THE final data on the Novavax coronavirus vaccine has been submitted to the UK regulator for approval.

The Fujifilm Diosynth plant in Billingham, near Stockton, has been earmarked to make the vaccine.

Earlier in the year, it was announced 60 million doses of the vaccine are to be made at Fujifilm in Billingham.

The approval announcement followed a meeting with Novavax’s Head of Government Affairs and Stockton North MP Alex Cunningham yesterday.

Read more: Fears for workers at Fujifilm in Billingham over Novavax vaccine delay

Mr Cunningham said: "After speaking to Novavax representatives yesterday about the need to end the uncertainty around the vaccine it’s great to hear that the company have finally submitted it for approval. I don’t know how long the approvals process will take but hope production will get up and running soon.

“This announcement is good for Billingham – creating jobs for the area – and also good for our continuing efforts to protect people against coronavirus.
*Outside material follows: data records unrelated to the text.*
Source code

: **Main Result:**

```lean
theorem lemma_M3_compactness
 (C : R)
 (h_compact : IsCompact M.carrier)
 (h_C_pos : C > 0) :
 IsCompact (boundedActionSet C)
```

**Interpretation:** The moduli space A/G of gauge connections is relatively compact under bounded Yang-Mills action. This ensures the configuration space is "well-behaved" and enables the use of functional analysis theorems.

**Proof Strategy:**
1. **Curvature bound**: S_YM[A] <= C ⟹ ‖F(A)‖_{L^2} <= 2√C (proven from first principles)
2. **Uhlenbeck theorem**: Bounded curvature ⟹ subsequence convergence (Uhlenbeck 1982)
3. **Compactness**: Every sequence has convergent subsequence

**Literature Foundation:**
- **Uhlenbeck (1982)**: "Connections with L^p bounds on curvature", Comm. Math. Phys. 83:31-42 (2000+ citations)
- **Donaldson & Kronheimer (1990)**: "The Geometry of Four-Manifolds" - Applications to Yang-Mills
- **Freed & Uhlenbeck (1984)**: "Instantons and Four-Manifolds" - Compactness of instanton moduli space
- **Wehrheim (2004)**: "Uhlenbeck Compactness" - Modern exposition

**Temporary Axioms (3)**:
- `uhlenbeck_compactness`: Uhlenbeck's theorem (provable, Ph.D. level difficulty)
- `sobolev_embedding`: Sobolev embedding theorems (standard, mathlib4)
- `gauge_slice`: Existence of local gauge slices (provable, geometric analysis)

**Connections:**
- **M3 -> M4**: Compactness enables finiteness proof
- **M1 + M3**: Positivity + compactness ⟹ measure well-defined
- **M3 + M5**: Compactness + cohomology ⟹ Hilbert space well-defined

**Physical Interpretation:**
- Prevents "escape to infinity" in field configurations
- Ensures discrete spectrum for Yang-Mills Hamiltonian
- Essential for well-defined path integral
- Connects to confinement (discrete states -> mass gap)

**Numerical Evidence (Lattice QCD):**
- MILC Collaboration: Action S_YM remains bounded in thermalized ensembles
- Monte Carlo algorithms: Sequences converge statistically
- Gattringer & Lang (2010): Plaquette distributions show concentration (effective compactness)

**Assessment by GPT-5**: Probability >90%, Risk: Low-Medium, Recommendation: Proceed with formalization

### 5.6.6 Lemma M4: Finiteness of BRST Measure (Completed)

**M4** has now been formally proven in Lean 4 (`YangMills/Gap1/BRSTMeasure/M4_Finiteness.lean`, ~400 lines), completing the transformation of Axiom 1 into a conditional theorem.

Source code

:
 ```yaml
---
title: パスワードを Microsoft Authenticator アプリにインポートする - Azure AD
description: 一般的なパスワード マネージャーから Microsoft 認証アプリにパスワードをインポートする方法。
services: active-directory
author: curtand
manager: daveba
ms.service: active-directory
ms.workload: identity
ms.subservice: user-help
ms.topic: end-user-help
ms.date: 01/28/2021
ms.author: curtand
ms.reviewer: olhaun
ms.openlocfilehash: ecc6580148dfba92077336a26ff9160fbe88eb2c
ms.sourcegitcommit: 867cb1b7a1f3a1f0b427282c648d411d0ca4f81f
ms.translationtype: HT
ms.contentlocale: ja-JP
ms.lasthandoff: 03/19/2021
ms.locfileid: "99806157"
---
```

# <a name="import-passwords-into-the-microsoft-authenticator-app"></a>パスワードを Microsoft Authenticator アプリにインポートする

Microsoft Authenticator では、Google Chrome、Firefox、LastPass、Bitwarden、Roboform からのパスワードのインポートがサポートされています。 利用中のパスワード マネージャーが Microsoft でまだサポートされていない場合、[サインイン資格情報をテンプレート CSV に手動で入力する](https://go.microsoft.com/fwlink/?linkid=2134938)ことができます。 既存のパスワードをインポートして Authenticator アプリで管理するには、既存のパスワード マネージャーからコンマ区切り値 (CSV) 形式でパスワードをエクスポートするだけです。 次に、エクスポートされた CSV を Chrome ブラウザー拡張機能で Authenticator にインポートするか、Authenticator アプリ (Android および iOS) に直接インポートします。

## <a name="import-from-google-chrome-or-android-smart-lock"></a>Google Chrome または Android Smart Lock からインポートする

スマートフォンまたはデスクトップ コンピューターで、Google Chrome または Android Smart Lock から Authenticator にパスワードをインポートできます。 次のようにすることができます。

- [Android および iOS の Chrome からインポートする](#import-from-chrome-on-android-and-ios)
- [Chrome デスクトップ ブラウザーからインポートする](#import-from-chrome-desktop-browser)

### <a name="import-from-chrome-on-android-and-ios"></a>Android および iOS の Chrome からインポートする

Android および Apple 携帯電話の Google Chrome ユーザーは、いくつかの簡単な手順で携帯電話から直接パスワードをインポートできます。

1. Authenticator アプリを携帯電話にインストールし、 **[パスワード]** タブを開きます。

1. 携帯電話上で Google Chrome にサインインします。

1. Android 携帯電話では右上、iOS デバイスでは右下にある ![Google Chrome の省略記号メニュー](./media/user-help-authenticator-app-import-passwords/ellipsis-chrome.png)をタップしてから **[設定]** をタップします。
We now need it approved, produced and ready to be administered to people as soon as practically possible – and I‘ll continue to monitor Novavax’s progress.”

The firm behind the vaccine said it anticipates a “positive decision” following the completion of its rolling regulatory submission to the Medicines and Healthcare products Regulatory Agency (MHRA).

Tees Valley Mayor Ben Houchen, said: “The news that the Novavax vaccine has been submitted to the UK regulator for approval is a huge step forward.

“Since the start of the coronavirus pandemic Teesside, Darlington and Hartlepool have been at the forefront of the fight against the deadly virus. Our researchers and engineers at CPI have worked with the Vaccine Taskforce, scientists from Absolute Antibodies have worked on virus testing and all 60m doses of the Novavax vaccine will be manufactured right here in Billingham.

"The Novavax vaccine will be another weapon in our armoury against the Coronavirus and I’m proud it will be produced in Fujifilm Diosynth’s world-class manufacturing here and the Teesside.

“As a region Teesside, Darlington and Hartlepool have an enviable reputation the world over as a centre of excellence when it comes to engineering, chemicals and processing, but now our hugely impressive bioscience sector is getting the praise it rightly deserves.”

More than 15,000 people took part in the phase 3 Novavax trial at various hospital sites across the UK.

According to results of a phase three trial in the UK, announced in March, the jab offers 100 per cent protection against severe disease, including all hospital admission and death.

Results released in January by Novavax regarding its South Africa trial showed 60 per cent protection against mild, moderate or severe disease, where most cases were the South African variant.

Today (Wednesday), Novavax said its application for conditional marketing authorisation (CMA) marks the first submission for authorisation of a protein-based coronavirus vaccine in the UK.

Britain has ordered 60 million doses of the vaccine.

Stanley Erck, the company’s president and chief executive, said: “This submission brings Novavax significantly closer to delivering millions of doses of the first protein-based Covid-19 vaccine, built on a proven, well-understood vaccine platform that demonstrated high efficacy against multiple strains of the coronavirus.

“We look forward to MHRA’s review and will be prepared to deliver vaccine doses following what we anticipate will be a positive decision.

“We thank the clinical trial participants and trial sites in the United Kingdom, as well as the UK Vaccines Taskforce, for their support and vital contributions to this programme.”

Earlier this month, it was announced that thousands of people who took part in the trial will be able to have two further doses of another vaccine to enable them to travel abroad.

The fact the jab has not yet been approved means thousands of people have been unable to travel because other countries do not recognise Novavax as a valid Covid vaccine.

After taking advice from the Joint Committee on Vaccination and Immunisation (JCVI), the Department of Health said those in England who took part in the UK-based Novavax trial should be offered two doses of the Pfizer/BioNTech jab, with eight weeks between the doses.

Scotland, Wales and Northern Ireland’s health teams were expected to follow suit.